26. Textiles & Apparel Territories are market-based — brand reps cover retail markets (department stores, specialty boutiques, e-commerce). Showroom locations define territory hubs (New York, Los Angeles, London, Milan). Sourcing territories are country-based (factories in Bangladesh, Vietnam, China). Licensing territories are geographic rights.
27. FMCG Territories mirror the retail landscape — organized by retail channels (grocery, convenience, mass, drug) and geography. Route-to-market determines territory structure (direct vs. distributor). Territory potential is measured by all-commodity volume (ACV) of the outlets in the territory. Urban territories are compact but high-value; rural territories cover more ground with fewer outlets.
28. Electronics Territories combine geography with customer segmentation (OEM, EMS/contract manufacturer, distributor). Design-in territories are organized by end-application (automotive electronics, industrial, consumer). Distribution territories align with channel partner coverage. Global accounts (major OEMs) have dedicated teams regardless of territory.

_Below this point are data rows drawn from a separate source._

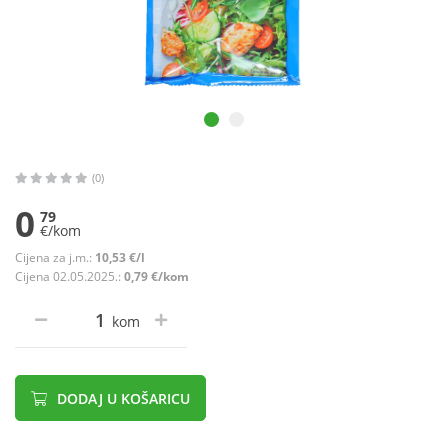
(0)
0
79
€/kom
Cijena za j.m.:
10,53 €/l
Cijena 02.05.2025.:
0,79 €/kom
kom
DODAJ U KOŠARICU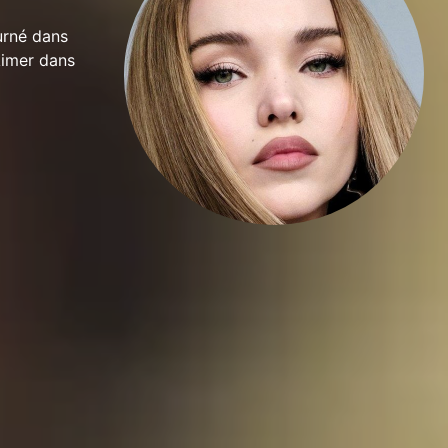
urné dans
kimer dans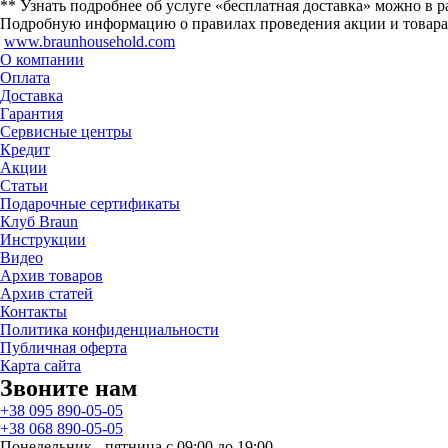
** Узнать подробнее об услуге «бесплатная доставка» можно в р
Подробную информацию о правилах проведения акции и товарах, м
www.braunhousehold.com
О компании
Оплата
Доставка
Гарантия
Сервисные центры
Кредит
Акции
Статьи
Подарочные сертификаты
Клуб Braun
Инструкции
Видео
Архив товаров
Архив статей
Контакты
Политика конфиденциальности
Публичная оферта
Карта сайта
Звоните нам
+38 095 890-05-05
+38 068 890-05-05
Понедельник - пятница с 09:00 до 19:00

29. Oil & Gas Territories follow geological basins and play types. A Permian Basin rep covers all operators in that basin. Offshore territories are separate from onshore. International territories follow country oil and gas activity levels. Service intensity varies by basin maturity — mature basins need more production optimization services, new basins need more drilling services.
30. Jewelry & Luxury Territories are ultra-local for retail — a luxury brand rep covers a few blocks in Manhattan or a high-end shopping district. Wholesale territories are broader, covering independent jewelers in a region. Direct-to-consumer territories align with wealth demographics. Auction house territories are global for major houses (Sotheby’s, Christie’s).
ERP•AI & Proto
ERP•AI: The Territory doctype supports hierarchical territory trees linked to customers and sales transactions. Sales Person assignments connect reps to territories. Reports filter by territory for pipeline, revenue, and activity analysis. Custom dashboards can show territory performance comparisons and account coverage metrics.

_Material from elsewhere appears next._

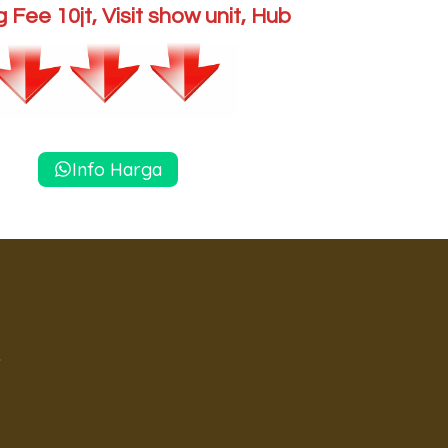
 Fee 10jt, Visit show unit, Hub
Info Harga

Proto: Proto agents handle territory management through the ORAI cycle — Observing account data, rep capacity, and market potential across territories, Reasoning about optimal territory boundaries and quota allocations using historical performance and market intelligence, Acting by generating territory proposals and account assignment recommendations, and Iterating by tracking territory performance outcomes to improve future territory design.